The Supreme Court's ruling on the health care mandate was bittersweet. The Affordable Care Act's greatest virtue was the expansion of Medicaid to include all persons under 133 percent of the poverty line. That meant that every family of four earning less than roughly $31,000 would be covered; that amounted to between 16 and 18 million new enrollees and almost half of all the people to be newly insured by the ACA. But on Thursday, the highest Court determined that the "forced" expansion (states who failed to comply faced losing all their Medicaid funding) was unconstitutional.
This isn't all bad. States are still allowed to opt in, which is a good thing given that the ranks of the poor have been growing. Since the Great Recession took hold, the Medicaid roles have swelled by an additional 3.3 million people. States typically take on more than 40 percent of the costs of each new enrollee. Under Obamacare, new enrollees will be funded 100 percent by the Feds for the first few years and 90 percent by Washington the rest of the way. So while the existing enrollees place a real strain on local governments, the expanded coverage comes at a fraction of the cost.

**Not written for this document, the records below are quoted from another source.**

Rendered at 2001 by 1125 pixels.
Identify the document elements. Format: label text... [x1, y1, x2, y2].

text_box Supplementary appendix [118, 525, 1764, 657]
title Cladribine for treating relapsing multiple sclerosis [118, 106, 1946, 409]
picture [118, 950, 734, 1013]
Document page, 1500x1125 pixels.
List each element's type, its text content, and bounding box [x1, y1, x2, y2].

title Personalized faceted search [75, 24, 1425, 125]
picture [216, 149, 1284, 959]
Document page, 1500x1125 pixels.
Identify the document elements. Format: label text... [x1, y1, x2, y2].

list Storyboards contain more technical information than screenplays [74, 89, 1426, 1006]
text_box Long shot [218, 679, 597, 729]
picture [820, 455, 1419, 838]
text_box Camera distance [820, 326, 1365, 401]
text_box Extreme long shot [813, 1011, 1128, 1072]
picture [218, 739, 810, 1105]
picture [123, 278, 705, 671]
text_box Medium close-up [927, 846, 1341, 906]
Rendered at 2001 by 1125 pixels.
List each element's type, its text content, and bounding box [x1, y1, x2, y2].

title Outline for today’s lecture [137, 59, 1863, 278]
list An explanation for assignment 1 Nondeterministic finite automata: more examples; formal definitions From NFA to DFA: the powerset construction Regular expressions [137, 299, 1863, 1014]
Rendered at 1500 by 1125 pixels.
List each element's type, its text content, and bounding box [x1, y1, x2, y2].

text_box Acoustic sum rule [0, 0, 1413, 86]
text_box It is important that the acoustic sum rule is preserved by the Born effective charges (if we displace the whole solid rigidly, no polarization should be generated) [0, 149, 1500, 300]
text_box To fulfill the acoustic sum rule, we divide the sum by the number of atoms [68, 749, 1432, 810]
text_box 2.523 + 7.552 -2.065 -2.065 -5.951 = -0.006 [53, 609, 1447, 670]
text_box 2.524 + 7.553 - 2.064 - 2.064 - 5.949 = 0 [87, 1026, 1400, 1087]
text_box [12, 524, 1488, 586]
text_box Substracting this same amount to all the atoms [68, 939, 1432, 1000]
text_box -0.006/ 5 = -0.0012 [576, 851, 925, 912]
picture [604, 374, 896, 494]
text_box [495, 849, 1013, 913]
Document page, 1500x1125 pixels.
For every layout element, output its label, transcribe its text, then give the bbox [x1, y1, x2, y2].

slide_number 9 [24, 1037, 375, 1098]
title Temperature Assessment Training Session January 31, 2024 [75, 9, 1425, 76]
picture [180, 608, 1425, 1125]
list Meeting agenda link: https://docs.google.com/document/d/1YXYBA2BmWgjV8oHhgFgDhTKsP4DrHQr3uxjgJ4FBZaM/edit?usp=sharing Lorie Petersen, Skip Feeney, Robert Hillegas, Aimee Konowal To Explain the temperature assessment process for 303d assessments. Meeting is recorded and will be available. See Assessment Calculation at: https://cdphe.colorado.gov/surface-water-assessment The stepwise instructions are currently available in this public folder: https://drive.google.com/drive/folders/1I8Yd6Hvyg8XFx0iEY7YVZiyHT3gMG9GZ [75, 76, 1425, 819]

But several GOP governors contend that they don't care how much less these enrollees cost because they can't afford even a marginal increase. Governor Dave Heineman of Nebraska has mistakenly referred to expansion as "unfunded," while deriding its potential effects on other state priorities. Governor Phil Bryant of Mississippi carped that the Medicaid expansion will come at the expense of jobs, education, and public safety. Bobby Jindal of Louisiana and Scott Walker of Wisconsin have decided to wait and see, hoping that a Romney adminstration will result in the repeal of the Affordable Care Act.
This is all ridiculous. Residents of these states and others need this Medicare expansion. A 2011 report from MIT and the Harvard School of Public Health revealed that the potential health benefits of Medicaid include (1) significantly higher health care utilization (including primary and preventive care as well as hospitalizations); (2) lower out-of-pocket medical expenditures and medical debt (including fewer bills sent to collection); and (3) better self-reported physical and mental health than the control group. Other findings include that women were 60 percent more likely to have mammograms and recipients overall were 20 percent more likely to have their cholesterol checked.
Turning down a deal that amounts to 90 percent discount on vital services is unfortunately the lingua franca of today's Republican party. When their presidential nominees suggested that they reject 10:1 spending cuts to tax increases, many of us thought they were merely pandering. This Medicaid battle may give us every indication that they are dead serious.